Un appel d’offres devrait être prochainement lancé en vue de cette étude, en même temps que sera publié un référentiel de l’Institut national du cancer (INCa) fixant les modalités du dépistage (population cible, périodicité des examens, mode d’invitation, etc.). Principale crainte des experts : la lourdeur administrative de l’expérimentation, qui pourrait décourager médecins et patients. Selon Sébastien Couraud, « cela va être bien plus complexe : on risque d’intéresser surtout les centres hospitaliers universitaires, les grands centres hospitaliers généraux, les “gros libéraux”. Ce sera trop lourd pour le petit privé du fin fond de l’Ardèche, alors que c’est lui qu’il faudrait avant tout impliquer ! De plus, le cadre de la recherche impose la signature d’un consentement éclairé. Cela peut effrayer les patients, déjà méfiants depuis la crise du Covid-19 ». Au risque d’affaiblir la participation, et donc de conduire l’Etat à juger que le jeu n’en vaut pas la chandelle.

 

Alors que le cancer du poumon tue plus de 30 000 personnes par an en France, comment expliquer cette réticence de l’Etat ? Les craintes sont non seulement financières (en cas de faible adhésion), mais aussi organisationnelles.
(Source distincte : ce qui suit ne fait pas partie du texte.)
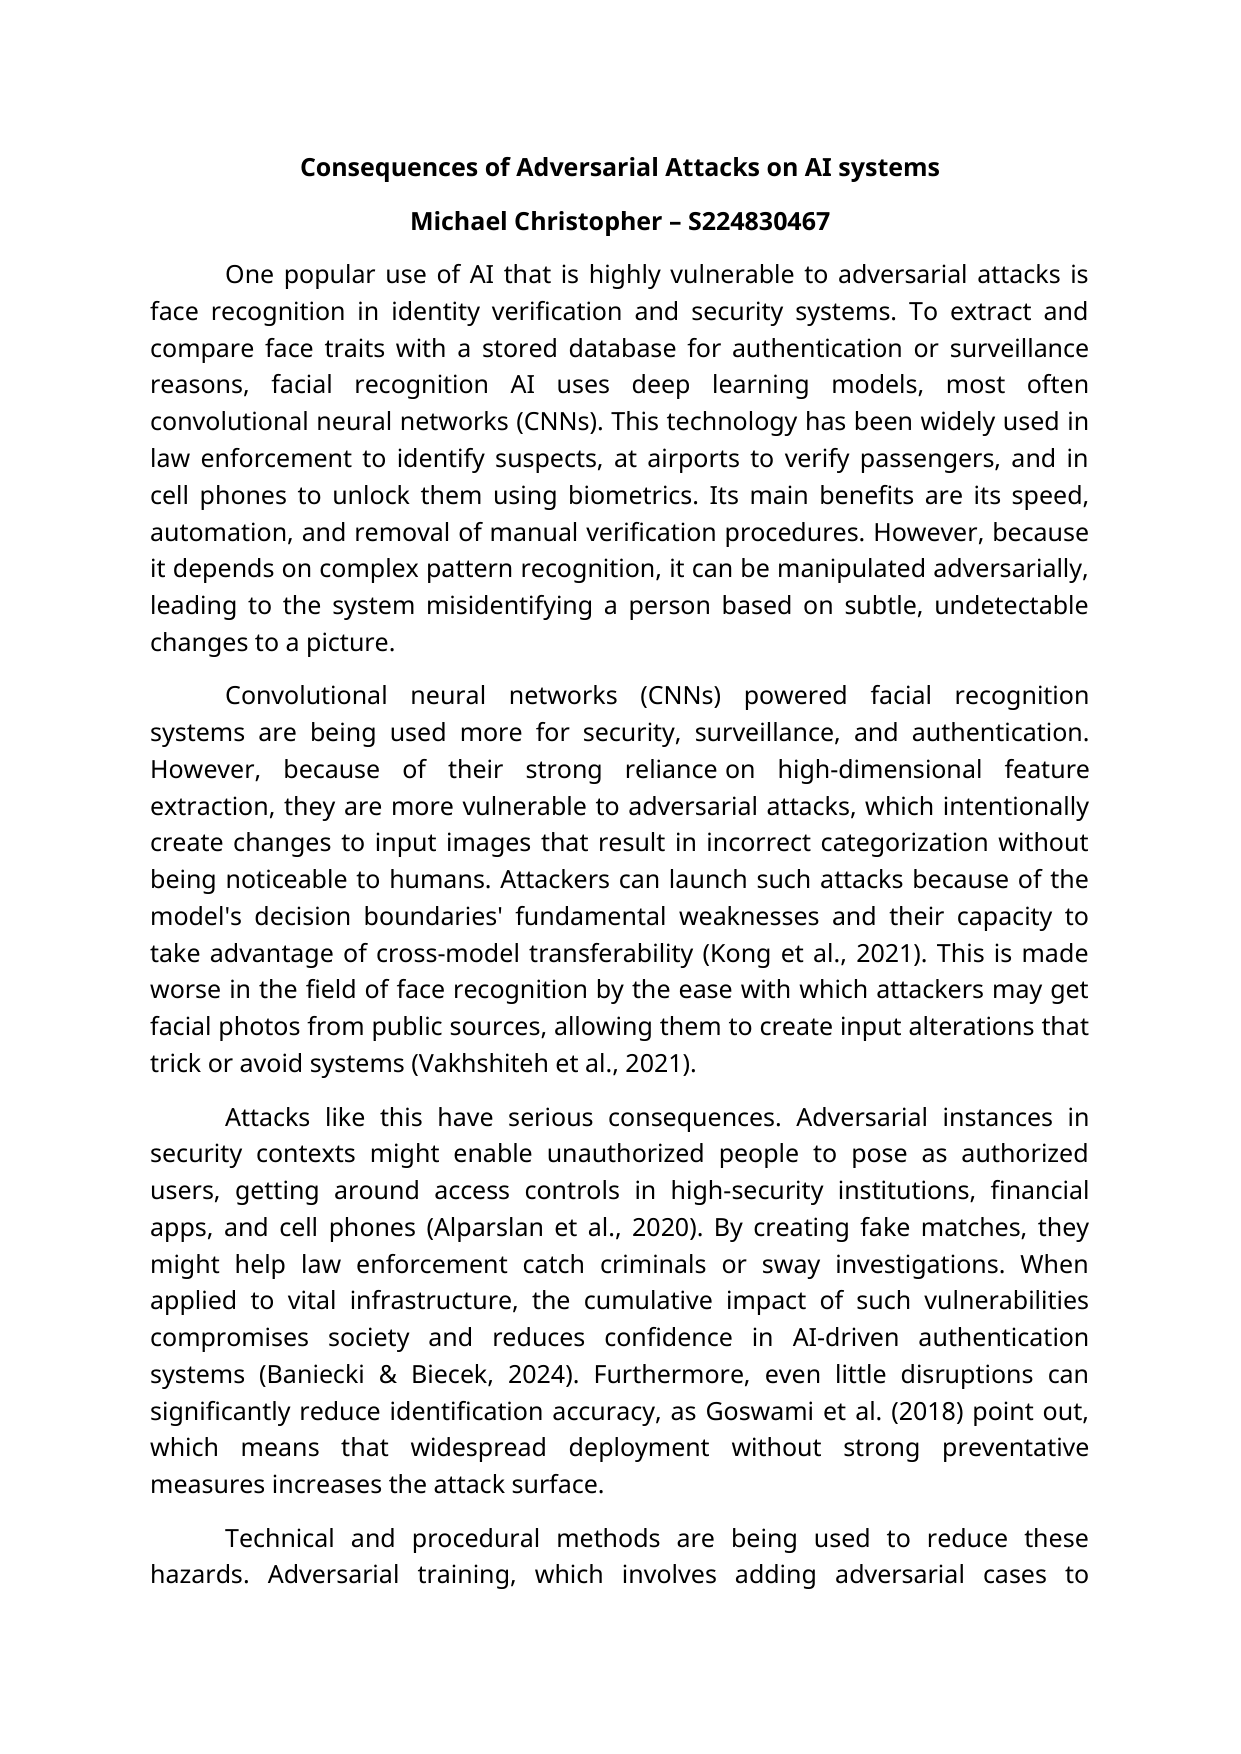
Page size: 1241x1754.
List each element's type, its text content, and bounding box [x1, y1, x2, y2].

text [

En particulier du fait d’un accès inégal au scanner sur le territoire, mais aussi de la difficulté d’identifier les fumeurs (actuels ou sevrés), alors que l’Assurance maladie ne dispose pas de données individuelles sur le tabagisme.

 

Autant de réserves que balaie Olivier Leleu : « Il faut, bien sûr, qu’il y ait une équité d’accès au dépistage, mais il est possible d’étaler les examens, et les participants pourront parcourir quelques kilomètres pour se rendre dans les centres labellisés. La difficulté sera surtout de toucher cette population à risque, celle des fumeurs, souvent plus précaires, qui seront peut-être réfractaires à s’engager dans un programme de recherche ». Quant à l’enjeu de dénicher les fumeurs : « Les médecins généralistes sont prêts à participer de manière active, et la prévention constitue l’une de leurs missions. Ils connaissent leur patientèle, et savent que ce cancer est de pronostic sombre lorsqu’il est pris en charge tardivement, ce qui se produit dans la majorité des cas », selon Olivier Leleu.

 

Par ailleurs, l’Etat a « très peur qu’un patient ne se retourne contre lui en cas de cancer radio-induit », constate Sébastien Couraud. « Evidemment, le poumon est l’une des premières localisations à risque. Or, non seulement nous utilisons un scanner très faiblement dosé, mais nous sommes face à une population de personnes âgées de 50 à 75 ans déjà à risque élevé de cancer du poumon et il faut 20 ou 30 ans pour développer un cancer radio-induit. A l’inverse, un fumeur pourrait très bien se retourner contre l’Etat, et dire : “Vous aviez les moyens de me dépister, vous n’avez rien fait.” D’autant qu’une grande proportion de nos malades ont commencé à fumer à l’armée ! ».